Case Study: Determining in situ target strength and biomass of Atlantic mackerel

Location

Shetland Islands, Scotland

Background

The abundance and distribution of many aquatic organisms can be effectively quantified using acoustic surveying methods, and are particularly useful for the assessment of pelagic fish. In order to convert acoustic backscatter into estimates of abundance, it is essential to know the target strength (TS) for the species and size of interest.

In situ TS estimates of Atlantic mackerel (Scomber scombrus) were obtained using a multi-frequency split-beam echosounder and estimates of abundance from a dedicated mackerel acoustic survey around the Shetland Islands, Scotland, in 2014 were made.

A series of arithmetic and logical variables were used to construct virtual echograms using Echoview. Firstly, suitable sample regions (defined as a volume which contains an aggregation with a surrounding margin of open water) were created. Next high density regions (i.e. schools) were identified and removed using a multifrequency thresholding filtering algorithm (adapted from Fernandes, 2009, see Figure 1) in order to minimize multiple-target errors. A single-target detection algorithm (Soule et al., 1997) in Echoview (spilt-beam method 2) was then applied to isolate in situ TS at each frequency within the selected sample regions. Furthermore, the alpha-beta tracking algorithm (Blackman, 1986), implemented by Echoview, was applied to all accepted single-target detections. All single-targets and fish tracks were exported to a .csv format and post-processed outside of Echoview.

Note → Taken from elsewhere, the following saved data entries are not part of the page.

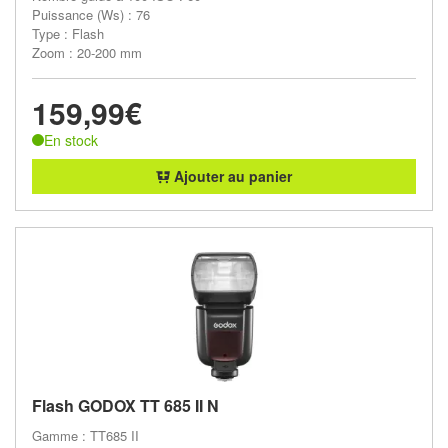
Puissance (Ws) : 76
Type : Flash
Zoom : 20-200 mm
159,99€
En stock
Ajouter au panier
Flash GODOX TT 685 II N
Gamme : TT685 II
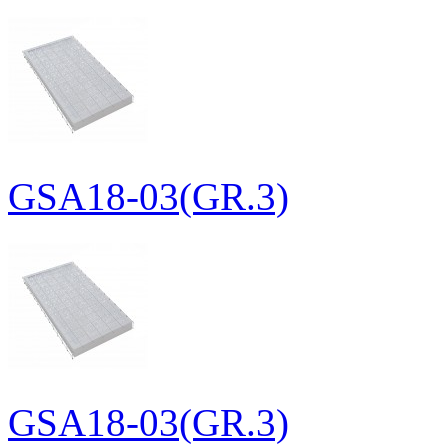
GSA18-03(GR.3)
GSA18-03(GR.3)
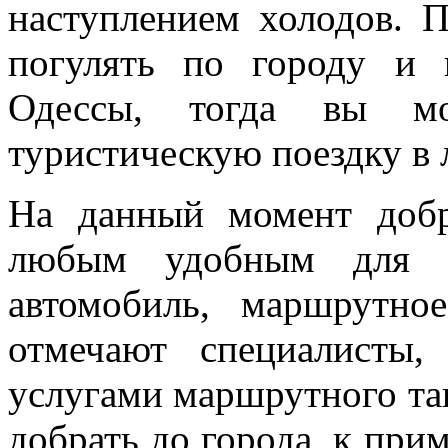
наступлением холодов. П
погулять по городу и 
Одессы, тогда вы мо
туристическую поездку в
На данный момент доб
любым удобным для в
автомобиль, маршрутное
отмечают специалисты
услугами маршрутного так
добрать до города, к при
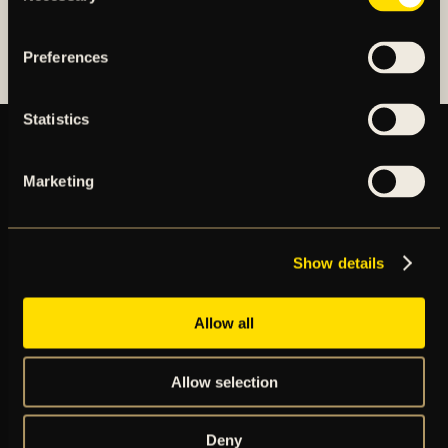
AIK FOTBOLLSFÖRENING
Preferences
Statistics
Marketing
BILJETTER
ÅRSKORT
NYHETER
SPELSCHEMA
Show details
GÅ PÅ MATCH
PRENUMERERA PÅ NYHETSBREV
Allow all
AIK+
AIK SHOP
ENGLISH INFO
Allow selection
Deny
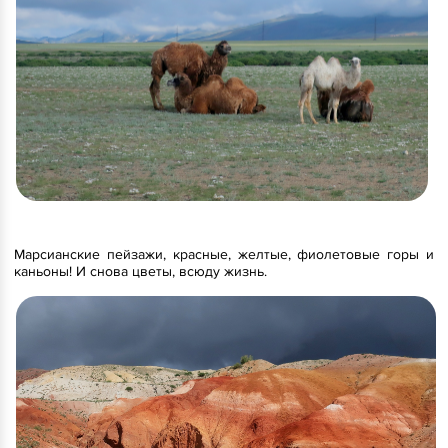
Марсианские пейзажи, красные, желтые, фиолетовые горы и
каньоны! И снова цветы, всюду жизнь.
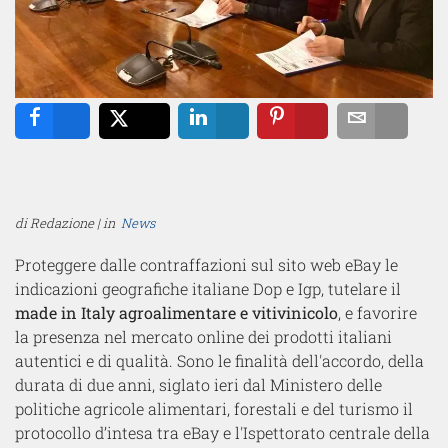
Share
Tweet
Share
Pin
Email
di Redazione | in
News
Proteggere dalle contraffazioni sul sito web eBay le
indicazioni geografiche italiane Dop e Igp, tutelare il
made in Italy agroalimentare e vitivinicolo
, e favorire
la presenza nel mercato online dei prodotti italiani
autentici e di qualità. Sono le finalità dell'accordo, della
durata di due anni, siglato ieri dal Ministero delle
politiche agricole alimentari, forestali e del turismo il
protocollo d’intesa tra eBay e l'Ispettorato centrale della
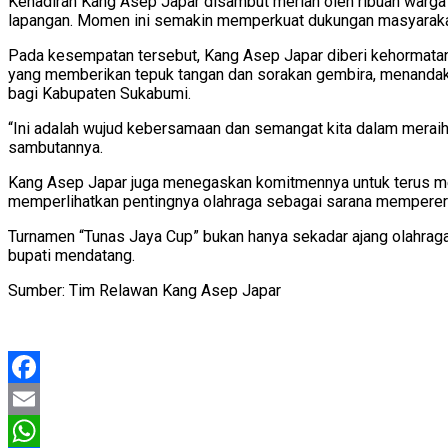
Kehadiran Kang Asep Japar disambut meriah oleh ribuan warga 
lapangan. Momen ini semakin memperkuat dukungan masyarakat
Pada kesempatan tersebut, Kang Asep Japar diberi kehormatan 
yang memberikan tepuk tangan dan sorakan gembira, menandak
bagi Kabupaten Sukabumi.
“Ini adalah wujud kebersamaan dan semangat kita dalam meraih 
sambutannya.
Kang Asep Japar juga menegaskan komitmennya untuk terus me
memperlihatkan pentingnya olahraga sebagai sarana memperer
Turnamen “Tunas Jaya Cup” bukan hanya sekadar ajang olahrag
bupati mendatang.
Sumber: Tim Relawan Kang Asep Japar
Facebook
Email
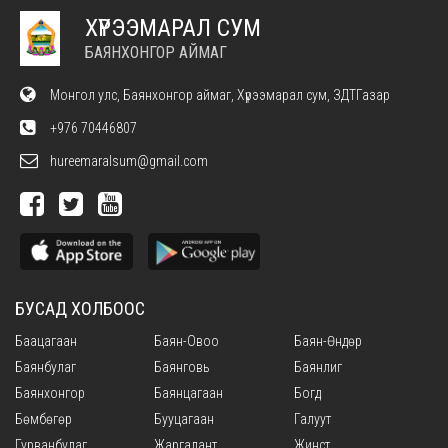
ХҮРЭЭМАРАЛ СУМ
БАЯНХОНГОР АЙМАГ
Монгол улс, Баянхонгор аймаг, Хүрээмарал сум, ЗДТГазар
+976 70446807
hureemaralsum@gmail.com
БУСАД ХОЛБООС
Баацагаан
Баян-Овоо
Баян-Өндөр
Баянбулаг
Баянговь
Баянлиг
Баянхонгор
Баянцагаан
Богд
Бөмбөгөр
Бууцагаан
Галуут
Гурванбулаг
Жаргалант
Жинст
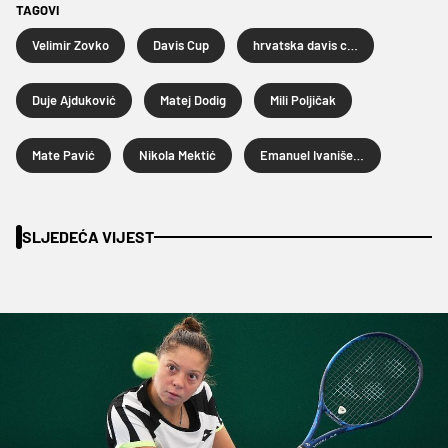
TAGOVI
Velimir Zovko
Davis Cup
hrvatska davis cup reprezentacija
Duje Ajduković
Matej Dodig
Mili Poljičak
Mate Pavić
Nikola Mektić
Emanuel Ivanišević
SLJEDEĆA VIJEST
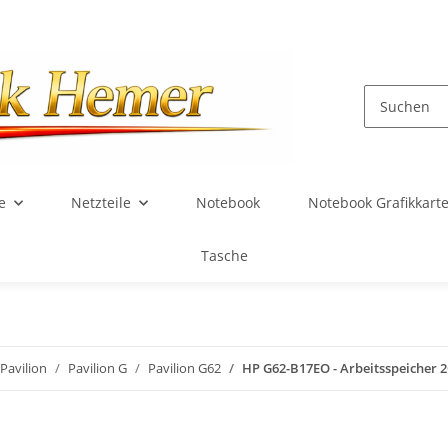
e
Netzteile
Notebook
Notebook Grafikkart
Tasche
Pavilion
Pavilion G
Pavilion G62
HP G62-B17EO - Arbeitsspeiche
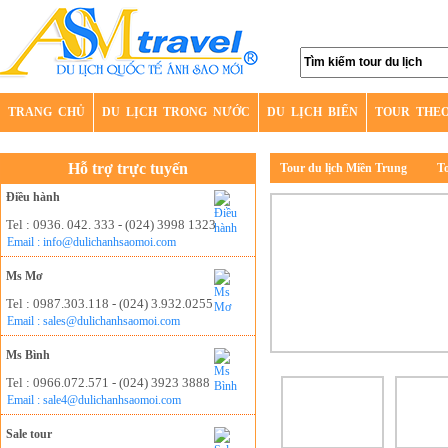
TRANG CHỦ
DU LỊCH TRONG NƯỚC
DU LỊCH BIỂN
TOUR THE
Hỗ trợ trực tuyến
Tour du lịch Miền Trung
To
Điều hành
Tel : 0936. 042. 333 - (024) 3998 1323
Email : info@dulichanhsaomoi.com
Ms Mơ
Tel : 0987.303.118 - (024) 3.932.0255
Email : sales@dulichanhsaomoi.com
Ms Bình
Tel : 0966.072.571 - (024) 3923 3888
Email : sale4@dulichanhsaomoi.com
Sale tour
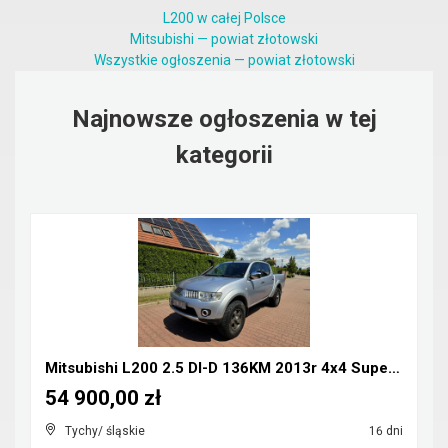
L200 w całej Polsce
Mitsubishi — powiat złotowski
Wszystkie ogłoszenia — powiat złotowski
Najnowsze ogłoszenia w tej
kategorii
Mitsubishi L200 2.5 DI-D 136KM 2013r 4x4 Super Sel...
54 900,00 zł
Tychy/ śląskie
16 dni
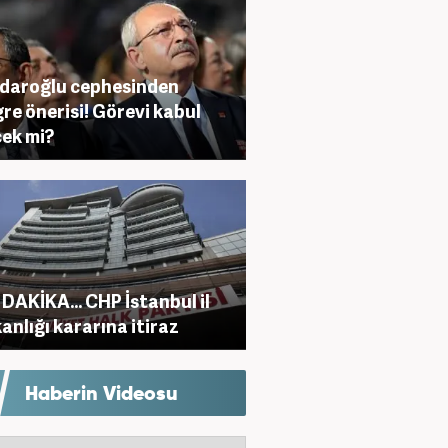
çdaroğlu cephesinden
re önerisi! Görevi kabul
ek mi?
DAKİKA... CHP İstanbul il
anlığı kararına itiraz
Haberin Videosu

To determine biomass of mackerel, schools were firstly detected using the multifrequency detection algorithm described by Fernandes (2009). Alternatively, the SHAPES algorithm in Echoview (Shoal Analysis and Patch Estimation System, Barange, 1994), whereby schools or shoals are selected based on contiguous features between data points determined from the acoustic data works well. Target classification was then based on decibel difference (ΔdB) between the echo strengths recorded simultaneously at several frequencies (Figure 2). Schools classified as mackerel where integrated and then subsequently exported and analyzed outside of Echoview.

Echoview atlantic mackerel biomass survey target strength

Figure 1. Multifrequency, single-target, filter algorithm. The top four panels illustrate Sv echograms at 18, 38, 120 and 200 kHz (-70 dB display threshold). (1) The middle left panel shows the summation of Sv samples across the four frequencies with a threshold value (minimum and maximum in-range values of -999 and -270 dB, respectively). (2) The middle right panel shows a 200 kHz masked echogram with the school removed. (3) Regions of high density identified according to methods described in Sawada et al (1993). (4) Bottom panels show single target echograms. The horizontal black lines indicate the range interval (20 to 60 m). Taken from Scoulding (2016).

Echoview Atlantic mackerel biomass survey species identification

Figure 2. Example of identification algorithm which calculates dB difference. a) Sv echogram at 38 and b) 200 kHz (-70 dB display threshold). c) region mean Sv at 38 kHz and d) 200 kHz. e) a dB difference virtual echogram (200 kHz – 38 kHz), mackerel are assumed to be represented by values on this echogram for which ΔdB>2; a mask is generated accordingly and applied to f) and g) which are echograms at 38 and 200 kHz, respectively, masked to reveal only schools identified as mackerel. Taken from Scoulding (2016).  

References

  • Barange, M. 1994. Acoustic identification, classification and structure of biological patchiness on the edge of the Agulhas bank and its relation to frontal features. South African Journal of Marine Science, 14: 333-347.
  • Blackman, S. S. 1986. Multiple-target tracking with radar applications, Artech House.
  • Fernandes, P. G. 2009. Classification trees for species identification of fish-school echotraces. ICES Journal of Marine Science, 66: 1073–1080.
  • Sawada, K., Furusawa, M., and Williamson, N. J. 1993. Conditions for the precise measurement of fish target strength in situ. Fisheries Science, 20: 15-21.
  • Scoulding, B. 2016. In situ target strength of pelagic fish (Unpublished doctoral thesis). University of Aberdeen, Aberdeen, Scotland.
  • Soule, M., Barange, M., Solli, H., and Hampton, I. 1997. Performance of a new phase algorithm for discriminating between single and overlapping echoes in a split-beam echosounder. ICES Journal of Marine Science, 54: 934-938.